Dot Zanotti Ingels
Year-round garden color can be a somewhat elusive ideal. Marin may not be known for dramatic changes of season, but Marin gardeners know that our outdoor spaces do go through seasonal changes. We tend to be outside as much as possible year-round, so it is good to know that with a little planning, your garden can be welcoming, colorful and productive all year long. Whether you stage your garden show in grand spaces, a modest suburban yard or a collection of containers on a deck or patio, you can always have something to pick or a lovely view out your window between raindrops.
Spring is easy. The days get longer, the sun gets warmer and the whole of Marin seems to be abloom in the fresh color show associated with the season. Nurseries start brimming with plant choices and nurturing them is relatively easy. Spring displays are enhanced by flowering fruit trees, dogwoods and spring bulbs. Even the evergreen hedge plants seem to want to get into the act as they sprout new growth in reds and shades of yellow-green. Will you plant perennials or summer bulbs that will come back year after year? Will you start annuals that you can enjoy for the one season? For me, it is a mix of both.

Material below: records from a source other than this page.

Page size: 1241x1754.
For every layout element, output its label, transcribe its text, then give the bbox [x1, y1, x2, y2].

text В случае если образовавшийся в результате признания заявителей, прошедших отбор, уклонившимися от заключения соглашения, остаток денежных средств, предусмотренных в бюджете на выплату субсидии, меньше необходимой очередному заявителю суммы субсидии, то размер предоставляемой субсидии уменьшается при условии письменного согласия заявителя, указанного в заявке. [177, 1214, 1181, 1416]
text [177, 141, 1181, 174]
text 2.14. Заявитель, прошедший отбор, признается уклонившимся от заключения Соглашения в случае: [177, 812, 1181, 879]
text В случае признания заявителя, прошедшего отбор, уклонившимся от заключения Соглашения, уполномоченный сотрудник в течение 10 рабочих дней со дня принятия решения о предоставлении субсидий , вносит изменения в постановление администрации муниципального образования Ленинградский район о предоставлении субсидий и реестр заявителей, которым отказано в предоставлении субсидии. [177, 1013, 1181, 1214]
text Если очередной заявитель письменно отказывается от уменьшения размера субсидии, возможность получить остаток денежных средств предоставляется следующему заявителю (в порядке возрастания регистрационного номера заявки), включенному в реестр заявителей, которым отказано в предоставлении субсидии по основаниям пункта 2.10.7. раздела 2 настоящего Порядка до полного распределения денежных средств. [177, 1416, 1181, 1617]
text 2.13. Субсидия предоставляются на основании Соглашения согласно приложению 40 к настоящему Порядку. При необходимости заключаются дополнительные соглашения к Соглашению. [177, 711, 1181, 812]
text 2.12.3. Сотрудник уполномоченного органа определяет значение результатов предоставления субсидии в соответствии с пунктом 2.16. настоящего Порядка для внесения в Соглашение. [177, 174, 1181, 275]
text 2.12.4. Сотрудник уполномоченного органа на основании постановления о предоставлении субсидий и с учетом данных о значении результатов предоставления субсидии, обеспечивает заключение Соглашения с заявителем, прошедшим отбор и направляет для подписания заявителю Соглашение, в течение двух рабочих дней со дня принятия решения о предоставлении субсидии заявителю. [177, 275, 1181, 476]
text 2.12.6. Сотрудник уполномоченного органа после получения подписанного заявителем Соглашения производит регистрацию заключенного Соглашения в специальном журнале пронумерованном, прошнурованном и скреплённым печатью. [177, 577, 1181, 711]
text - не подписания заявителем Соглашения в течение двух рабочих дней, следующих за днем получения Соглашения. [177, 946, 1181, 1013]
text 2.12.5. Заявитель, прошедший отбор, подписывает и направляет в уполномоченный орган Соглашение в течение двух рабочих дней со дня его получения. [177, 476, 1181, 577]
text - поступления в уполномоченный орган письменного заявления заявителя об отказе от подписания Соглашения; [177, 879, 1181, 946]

Summer brings with it the fullest and most vibrant range of colors. Fruit trees trade their blossoms for gorgeous fruits. There is a virtual smorgasbord of choices for planting. Will you plant a monochromatic scheme or, like me, welcome any vibrant hue you can find? Alstroemerias, also known as Peruvian lilies, are a spring-into-summer blooming perennial that light up the garden for months. Remember that green is a color, too. Welcome plants that put on a total show in greens such as hostas or plants with variegated leaves. Plants in tones of burgundy or gray can make your color show pop.

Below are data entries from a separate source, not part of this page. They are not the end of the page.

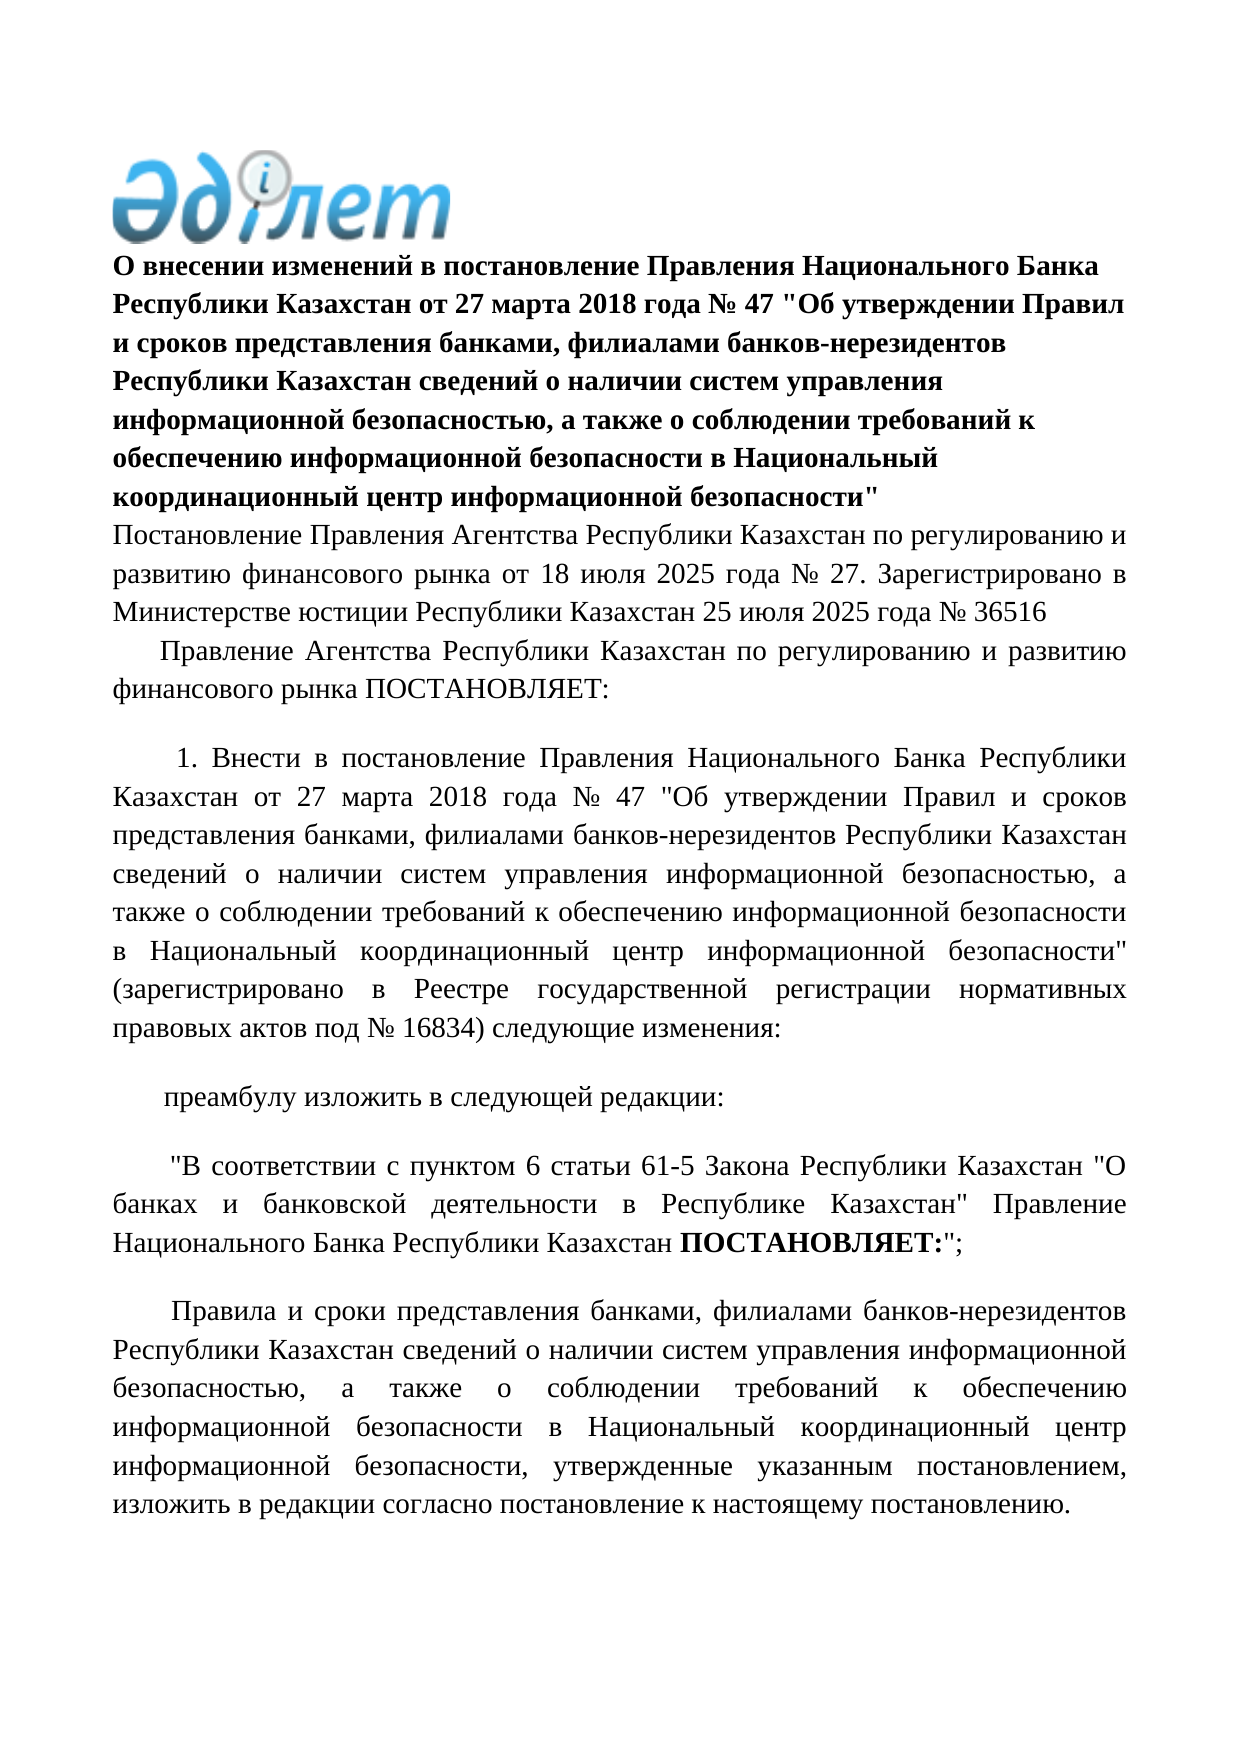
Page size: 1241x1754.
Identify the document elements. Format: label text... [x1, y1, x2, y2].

text преамбулу изложить в следующей редакции: [112, 1079, 1128, 1112]
text Правление Агентства Республики Казахстан по регулированию и развитию финансового рынка ПОСТАНОВЛЯЕТ: [112, 633, 1128, 705]
text Правила и сроки представления банками, филиалами банков-нерезидентов Республики Казахстан сведений о наличии систем управления информационной безопасностью, а также о соблюдении требований к обеспечению информационной безопасности в Национальный координационный центр информационной безопасности, утвержденные указанным постановлением, изложить в редакции согласно постановление к настоящему постановлению. [112, 1293, 1128, 1520]
picture [112, 150, 451, 244]
text Постановление Правления Агентства Республики Казахстан по регулированию и развитию финансового рынка от 18 июля 2025 года № 27. Зарегистрировано в Министерстве юстиции Республики Казахстан 25 июля 2025 года № 36516 [112, 517, 1128, 628]
text О внесении изменений в постановление Правления Национального Банка Республики Казахстан от 27 марта 2018 года № 47 "Об утверждении Правил и сроков представления банками, филиалами банков-нерезидентов Республики Казахстан сведений о наличии систем управления информационной безопасностью, а также о соблюдении требований к обеспечению информационной безопасности в Национальный координационный центр информационной безопасности" [112, 248, 1128, 512]
text "В соответствии с пунктом 6 статьи 61-5 Закона Республики Казахстан "О банках и банковской деятельности в Республике Казахстан" Правление Национального Банка Республики Казахстан ПОСТАНОВЛЯЕТ:"; [112, 1148, 1128, 1258]
text 1. Внести в постановление Правления Национального Банка Республики Казахстан от 27 марта 2018 года № 47 "Об утверждении Правил и сроков представления банками, филиалами банков-нерезидентов Республики Казахстан сведений о наличии систем управления информационной безопасностью, а также о соблюдении требований к обеспечению информационной безопасности в Национальный координационный центр информационной безопасности" (зарегистрировано в Реестре государственной регистрации нормативных правовых актов под № 16834) следующие изменения: [112, 740, 1128, 1044]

Many summer-flowering plants go on blooming through late summer and into autumn, particularly if they are kept deadheaded. If you allow some of your annuals or perennials to go to seed they bring their own beauty in the garden or be picked for the house. The fall berries are gorgeous as are branches of fall leaves. Autumn is also the perfect time to supplement with some fall stars such as chrysanthemums.
There are different approaches you can take to seasonal planting. You can certainly do a garden clean up and then allow it to dwindle to a bare framework as you start planning next year’s display. Or you can devise a plan that incorporates options for late fall or winter color. Few of us want to spend wet, cold days working in the garden. But we may want to spend some time bundled outside in the fresh air or continue to enjoy the view outside our windows.
Plans for winter garden color begins with planning for some shrubs or maybe conifers as permanent features of you space. During the peak growing season your annuals or perennials will integrate with these features and when the season is over they will remain as good bones for your winter garden. The deciduous plantings, such as Japanese maples or figs, are pretty with or without their leaves. Since you generally stick closer to the house during the winter you can plant simply right around the front of borders or pathways. Camellias come in so many beautiful colors and petal styles and make a gorgeous late-winter show. Azaleas fill in colorfully, as well. Primroses, pansies and violas planted in the border or in well-placed pots provide bright winter color in our temperate climate.
Think of your garden as a year-round palette. Paint it liberally with colorful life.